Alla radice
11 9 2021
Alla radice

Donatella Di Pietrantonio e Ilaria Tuti dialogano sul legame tra le radici e l'immaginazione letteraria

La natura usa un linguaggio atavico, i suoi stimoli si insinuano tra di noi e ci forgiano per ciò che siamo. La geografia è fortemente determinante nella vita delle persone: l’orografia definisce quello che poi siamo, nascere in un territorio montano determina caratteristiche di vita, possibilità di affacciarsi o meno al mondo.

I paesaggi impervi e aspri, gli irti pendii scoscesi di montagna dove il vento taglia il viso e le rocce che si inerpicano verso l’alto è ciò che accomuna Donatella Di Pietrantonio e Ilaria Tuti, che dialogano a Festivaletteratura stimolate da Marilia Piccone. Le rocce scabrose dell’Abruzzo e la Carnia non fanno solo da ambientazione nella produzione letteraria delle due scrittrici, ma finiscono ineluttabilmente per rispecchiare anche le caratteristiche dei personaggi dei loro libri. Donatella Di Pietrantonio, autrice del romanzo Borgo sud, finalista al Premio Strega, racconta di essere nata e cresciuta in un aspro paesaggio montano abruzzese, in una piccola contrada irraggiungibile e priva di servizi, racconta di come passando per i boschi da bambina la natura rappresentasse anche una fonte di paura, ciò è stata la prima spinta a scrivere. Le radici territoriali non sono soltanto spazi in cui cresciamo e viviamo, ma sono anche spazi antropologici, culturali ed umani, che risuonano all’interno delle persone e nelle vite ruvide delle protagoniste dei romanzi.

Per la medesima ragione Ilaria Tuti, autrice di romanzi seriali, tra cui l’ultima uscita Fiore di roccia, trae ispirazione dai luoghi dove ha trascorso l’infanzia, in una Carnia scabrosa, per ambientare il suo romanzo.
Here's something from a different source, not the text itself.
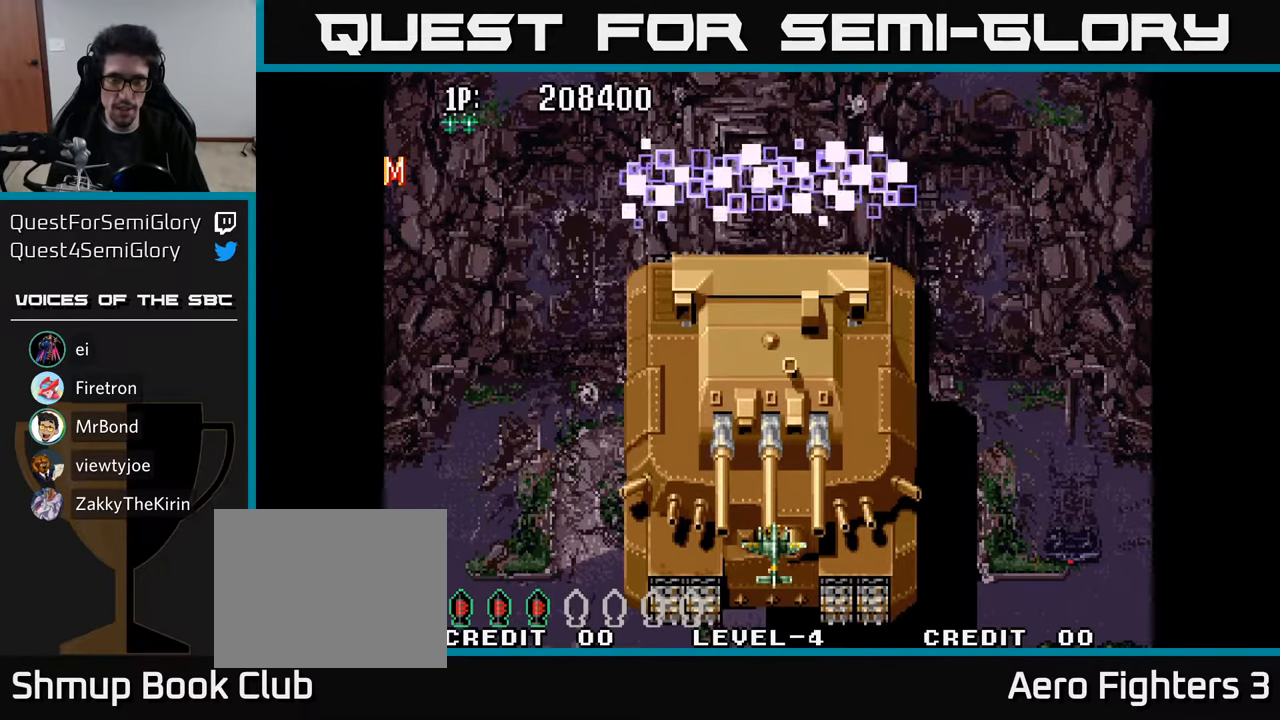
{"buttons": ["A"], "left_stick": "center", "right_stick": "center", "events": []}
Identità sta divenendo un concetto usato quasi in chiave aggressiva, che esplorando nella prospettiva della Storia diviene però accoglienza e scambio: ci sono delle identità precise in Friuli, dal punto di vista fisico e culturale è un territorio di confini, di fratture. Si possono lasciare tali, o si può lasciare che penetri la luce: c’è qualcosa di spurio che diventa ricchezza. Così è anche nei suoi libri e nella storia di Teresa Battaglia. Per delineare i personaggi si deve bussare alle porte, ascoltare; scrivere le storie è un modo per fissarle e fare in modo che non svaniscano. Per questa ragione urgeva raccontare la pagina dimenticata delle portatrici carniche, coraggiose donne che durante i momenti di maggiori difficolta della Grande Guerra, in un’epoca in cui non vi erano neppure sentieri per poter portare gli approvvigionamenti ai battaglioni sul fronte, decisero di creare una rete di soccorso, avanzando ore in salita di giorno e di notte in un mondo lunare, di rocce, con le gerle sulle spalle. Ilaria Tuti confessa che Teresa Battaglia è tante donne vere in una, per disegnarla ci ha messo donne che ha conosciuto, amiche, colleghe, persone incrociate che l’hanno colpita, per dare voce e accendere dei riflettori su un tipo umano poco indagato e raffigurato. Teresa è stato un modo per dare un affresco della donna matura, non la giovane eroina indistruttibile, è una donna sola che ha pagato un prezzo altissimo per essere indipendente, ma è capace di cambiare, di accettare e di rimettersi in gioco.

Una simile forza vitale accomuna anche le protagoniste di Borgo Sud e L’arminuta di Donatella Di Pietrantonio. Da un lato Adriana, istintiva, vive senza regole, si getta in tutte le situazioni, che aveva il dialetto come lingua madre e vive a contatto con la natura e dall’altro L’arminuta, che, come tanti abruzzesi, emigra in Francia, ma è tale il legame con l’origine e la radice dolorosa che basta poco per farla tornare.

Il senso di appartenenza ed il legame con la terra non è mai solo segnato dal paesaggio fisico, ma è famiglia, ambiente, cultura del luogo. Come un elastico, ci possiamo allontanare di luoghi natii verso un altrove, ma al minimo stimolo si rilascerà. Come se non si finisse mai di fare i conti con questo mondo primario che pulsa nelle storie di entrambe le scrittrici e che non finisce di meravigliare.